Last summer I debated Kate Ahrens on the same issue. She didn’t rant and rave like Matgamna had, but instead affected a dismissive attitude towards the whole question. The mayoral selection, she opined, was a minor matter that would have little political impact on the labour movement outside London. Supporting Livingstone was at best irrelevant.
So imagine my surprise when I picked up the 29 October issue of the AWL’s paper Action for Solidarity and found that the group had launched a “Socialist Campaign for a Livingstone Victory”. My first thought was that I’d like to have been a fly on the wall when the AWL arrived at its change of line.
And now, comrades, thanks to a leaked AWL document, you can be that fly. Or rather you can listen in on the debate that took place at an AWL National Committee meeting a week after the change of line was publicly announced in Action (“Minutes of AWL National Committee Meeting, 7.11.99”). For it would appear that the AWL Executive Committee decided on and implemented the new line before the group’s governing body had a chance to discuss the issue. Evidently the Blairites’ 21st Century Party plan for dictatorship by ECs is already up and running within the AWL.
What is quite astonishing is that the AWL did not anticipate the development of mass support for Livingstone from the start, as they would then have been able to shift their position earlier and avoid reducing themselves to an object of ridicule. Marxism may not be a science of exact prediction, but it should at least give you a rough idea of what’s going to happen, particularly in a case as obvious as this.
That point was made at the AWL National Committee meeting by a comrade identified only as Bruce, who pointed out that the group’s change of line on Livingstone was “an overdue decision. If we’d made it a while ago the ground could have been better prepared”.
We can only applaud the comrade’s realism and foresight, qualities sadly lacking in some AWL supporters – in Bruce Robinson, to take a random example. Attacking Livingstone in an article published in Action in November 1998, Robinson found it “difficult to see why the Blair machine is so keen to prevent Livingstone standing”. Indeed, comrade Robinson anticipated continued silence from Ken on the issue of Tube privatisation “because if he said anything at all it would bring him into open conflict with the government”.

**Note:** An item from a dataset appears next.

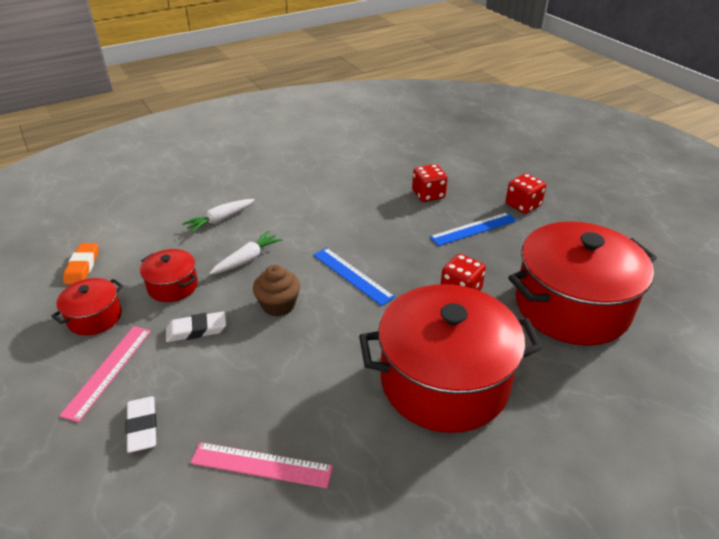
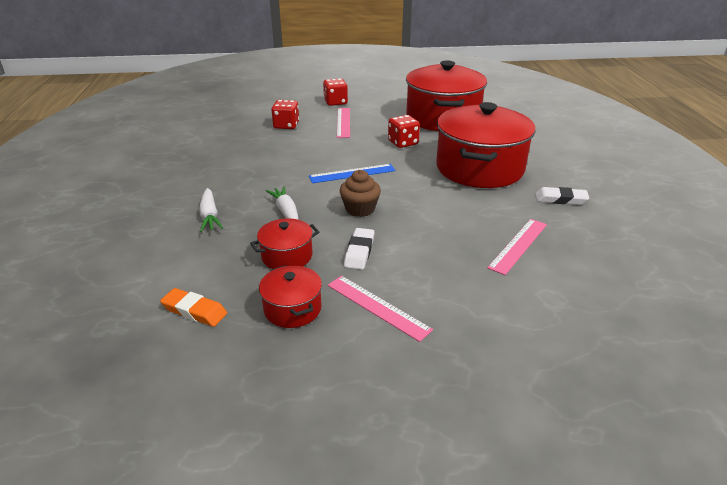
camera: 65 degrees left, 5 degrees down
(142, 427) = (457, 294): white eraser -> white eraser (560, 199)
(473, 229) = (343, 122): blue ruler -> pink ruler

But credit is due to the AWL for finally seeing sense. It is certainly gratifying to observe that comrade Matgamna has come round to the view that “there is big support for Livingstone” – an acknowledgement that Ken represents rather more than mere corruption.
I am also happy to note the comment, by a comrade named Jill, that a refusal to support Livingstone “would set us up as loony sectarians”. What a pity she wasn’t around a year ago to explain this elementary point to leading AWL member Jill Mountford, who at that time took the view that she “would not vote for Livingstone for mayor even if he was standing in a head to head with Jeffrey Archer” (see Martin Kelly’s article “The Left and Livingstone” in What Next? No.12).

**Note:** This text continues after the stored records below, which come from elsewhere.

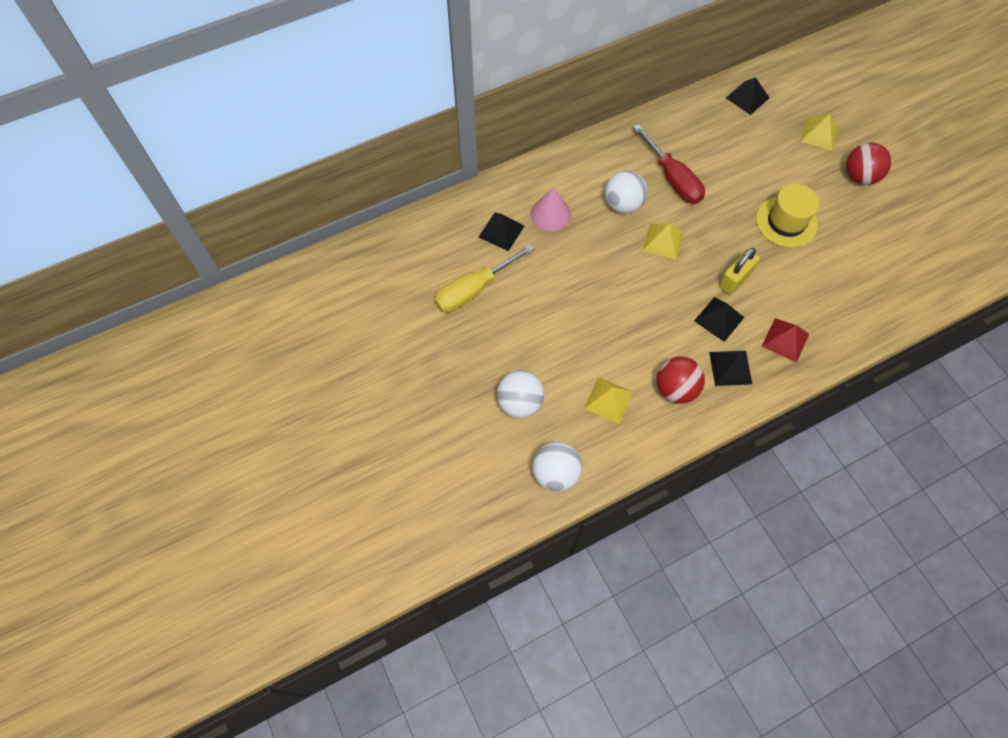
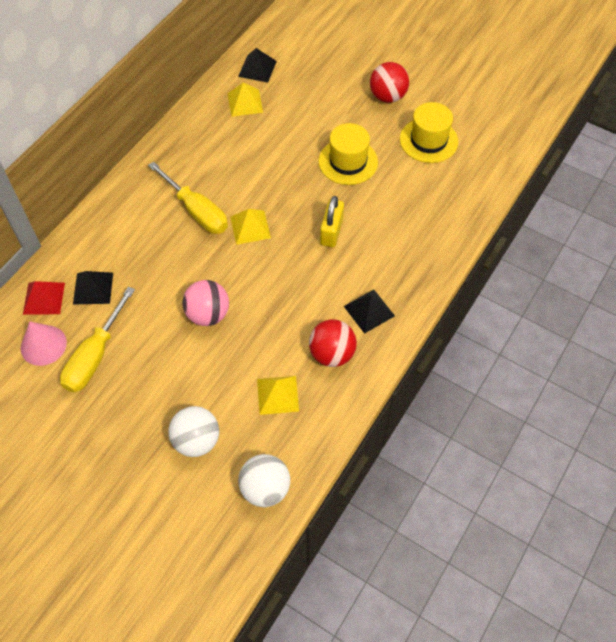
camera: 30 degrees left, 5 degrees down
(550, 214) = (132, 250): pink cone -> pink cone (43, 345)
(585, 300) = (208, 314): none -> pink ball
(623, 204) = (196, 211): white ball -> yellow screwdriver
(672, 178) = (229, 167): red screwdriver -> none
(719, 319) = (336, 273): black pyramid -> none
(785, 340) = (401, 263): red pyramid -> red pyramid (44, 298)
(819, 134) = (335, 74): yellow pyramid -> yellow pyramid (245, 102)
(877, 237) = (428, 140): none -> yellow hat

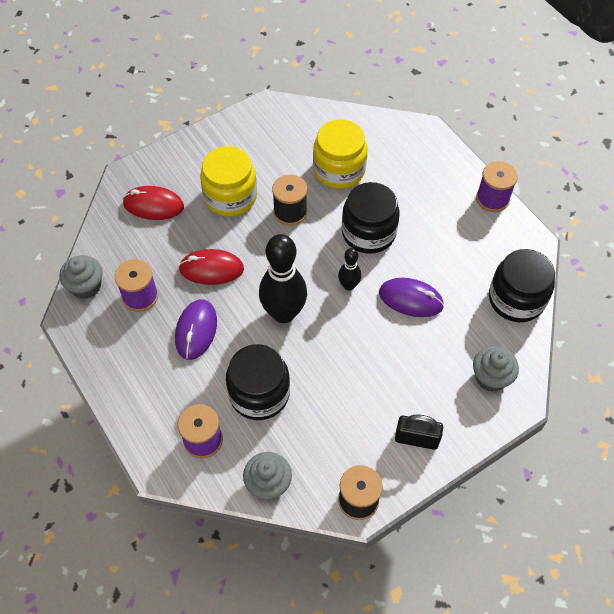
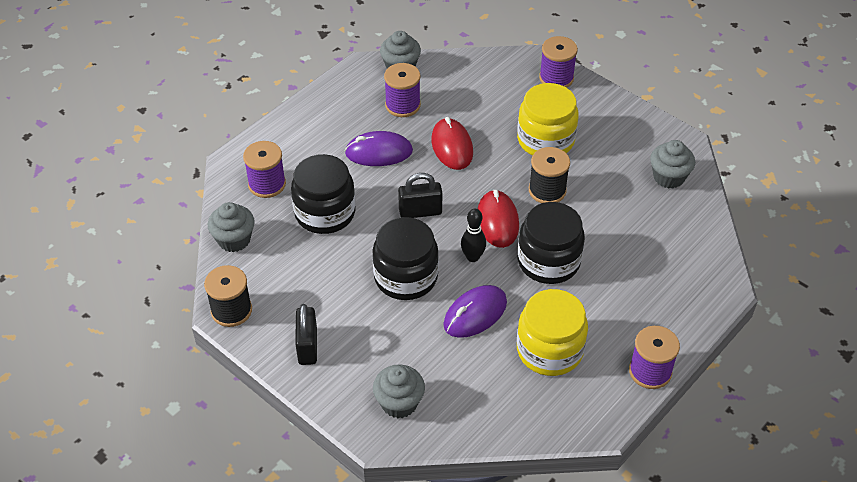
camera: 75 degrees right, 10 degrees down
(153, 205) = (509, 87): red mouse -> red mouse (497, 221)
(156, 168) = (556, 78): none -> purple spool
(284, 313) = (420, 212): black bowling pin -> black padlock
(303, 127) = (668, 177): none -> grey cupcake
(339, 170) = (623, 219): yellow jar -> yellow jar (549, 350)
(411, 299) = (475, 314): purple mouse -> purple mouse turned 45 degrees clockwise
(516, 299) = (512, 414): black jar -> black jar (406, 277)

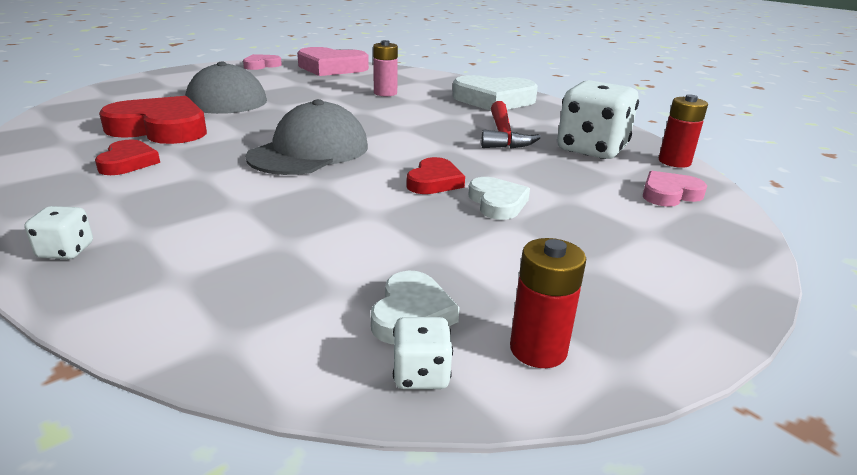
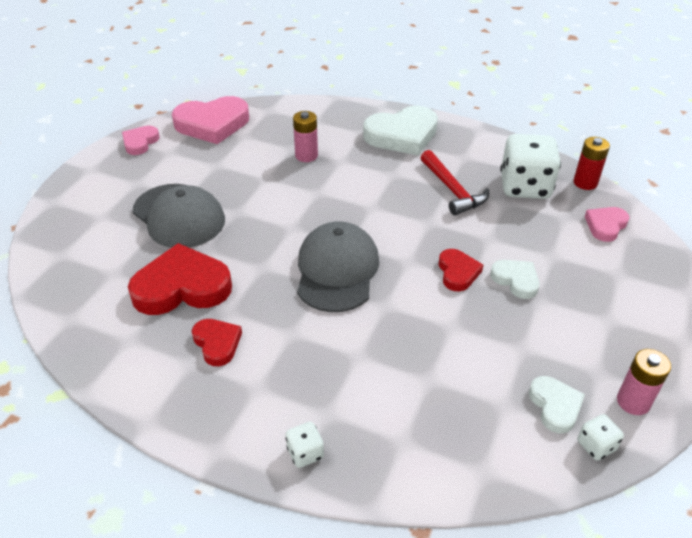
camera: 25 degrees left, 15 degrees up
(538, 349) = (633, 402): red battery -> pink battery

To conclude on a more serious point, the AWL’s ridiculous “Socialist Campaign for a Livingstone Victory” has already played a disruptive role, with Frank Dobson making use of it to attack Ken’s own campaign. But this won’t worry the AWL. Like all sects, their aim is to further the narrow interests of their own small group, irrespective of the damage this may cause in the wider labour movement.